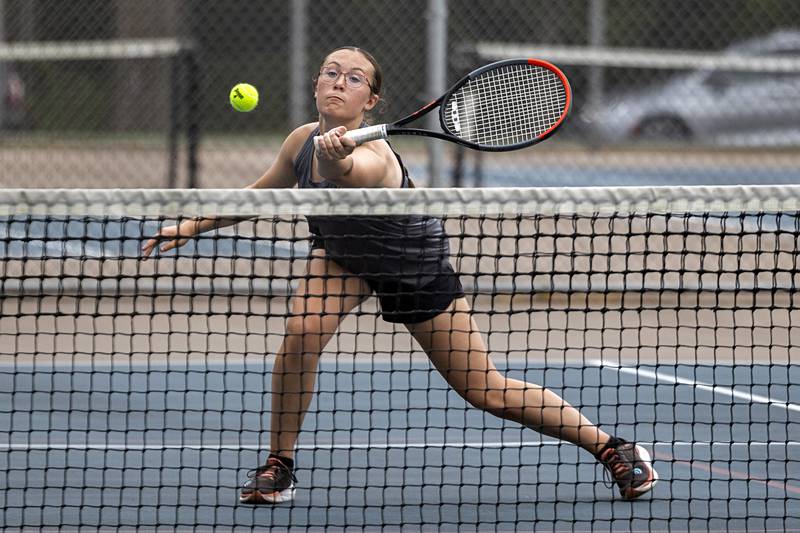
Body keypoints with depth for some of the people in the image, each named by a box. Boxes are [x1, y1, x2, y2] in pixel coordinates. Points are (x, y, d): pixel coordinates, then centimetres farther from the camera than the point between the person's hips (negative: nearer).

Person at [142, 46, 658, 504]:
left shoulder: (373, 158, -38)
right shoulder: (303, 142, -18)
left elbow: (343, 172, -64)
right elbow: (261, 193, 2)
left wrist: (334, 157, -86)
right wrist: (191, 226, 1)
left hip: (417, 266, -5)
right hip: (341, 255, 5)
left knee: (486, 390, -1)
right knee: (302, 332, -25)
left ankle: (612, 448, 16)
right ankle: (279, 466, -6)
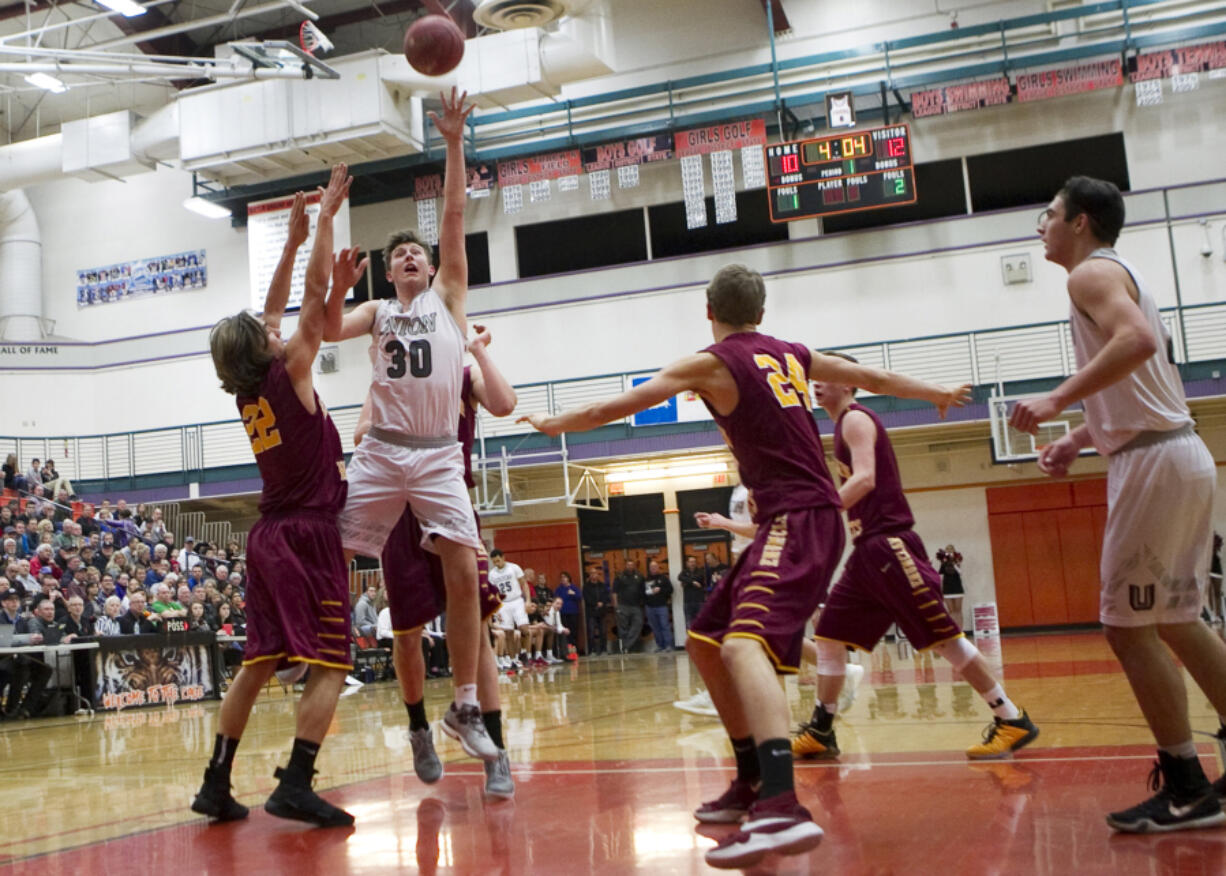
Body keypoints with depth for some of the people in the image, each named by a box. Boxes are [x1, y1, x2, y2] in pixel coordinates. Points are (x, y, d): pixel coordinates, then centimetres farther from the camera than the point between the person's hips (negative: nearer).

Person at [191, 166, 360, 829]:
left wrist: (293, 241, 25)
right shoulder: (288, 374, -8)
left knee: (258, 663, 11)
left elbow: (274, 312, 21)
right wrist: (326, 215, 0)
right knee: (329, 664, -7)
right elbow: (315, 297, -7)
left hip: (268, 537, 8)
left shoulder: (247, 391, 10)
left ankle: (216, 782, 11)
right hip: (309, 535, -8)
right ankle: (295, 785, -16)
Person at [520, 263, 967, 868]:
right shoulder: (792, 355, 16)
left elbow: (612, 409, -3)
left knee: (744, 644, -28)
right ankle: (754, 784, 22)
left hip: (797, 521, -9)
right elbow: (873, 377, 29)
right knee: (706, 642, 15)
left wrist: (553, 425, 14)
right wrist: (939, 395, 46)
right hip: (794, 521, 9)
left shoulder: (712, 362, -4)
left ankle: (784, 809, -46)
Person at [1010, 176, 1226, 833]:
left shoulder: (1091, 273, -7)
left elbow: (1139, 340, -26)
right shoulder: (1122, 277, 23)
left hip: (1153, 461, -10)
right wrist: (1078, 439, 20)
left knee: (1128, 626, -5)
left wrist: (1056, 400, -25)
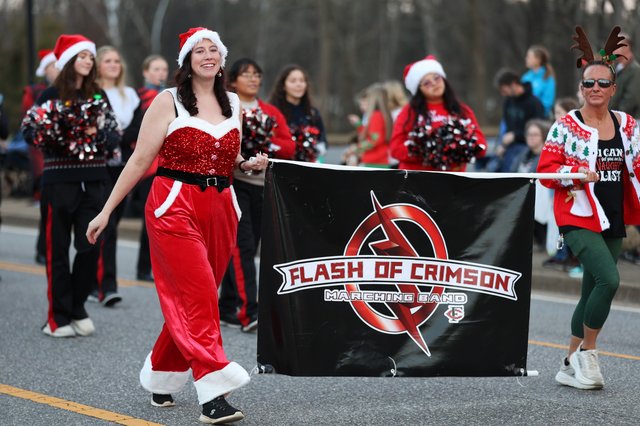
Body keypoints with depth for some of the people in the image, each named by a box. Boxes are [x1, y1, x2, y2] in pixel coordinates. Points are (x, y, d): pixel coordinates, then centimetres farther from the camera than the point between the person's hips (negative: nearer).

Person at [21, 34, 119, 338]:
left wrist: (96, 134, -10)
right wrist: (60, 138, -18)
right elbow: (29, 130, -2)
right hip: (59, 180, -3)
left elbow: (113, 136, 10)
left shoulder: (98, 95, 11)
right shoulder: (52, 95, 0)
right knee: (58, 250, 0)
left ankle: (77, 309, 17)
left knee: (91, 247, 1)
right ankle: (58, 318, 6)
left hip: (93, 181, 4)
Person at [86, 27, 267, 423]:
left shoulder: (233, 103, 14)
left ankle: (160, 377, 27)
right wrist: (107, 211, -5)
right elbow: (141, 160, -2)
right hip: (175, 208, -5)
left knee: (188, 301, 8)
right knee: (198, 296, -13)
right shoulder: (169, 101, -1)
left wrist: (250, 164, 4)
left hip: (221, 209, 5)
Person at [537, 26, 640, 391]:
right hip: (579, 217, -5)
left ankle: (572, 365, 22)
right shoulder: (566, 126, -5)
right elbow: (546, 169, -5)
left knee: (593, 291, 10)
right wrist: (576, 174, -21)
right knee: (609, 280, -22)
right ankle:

**About this task**: All lines above from the line with "left elbow: (343, 172, -64)" through the line with "right ankle: (279, 466, -6)", both included, are to be set down exactly, with nothing else.

**Answer box**:
left elbow: (343, 172, -64)
right elbow: (261, 193, 2)
left wrist: (334, 157, -86)
right wrist: (191, 226, 1)
left hip: (417, 266, -5)
right hip: (341, 255, 5)
left knee: (486, 390, -1)
right knee: (302, 332, -25)
left ankle: (612, 448, 16)
right ankle: (279, 466, -6)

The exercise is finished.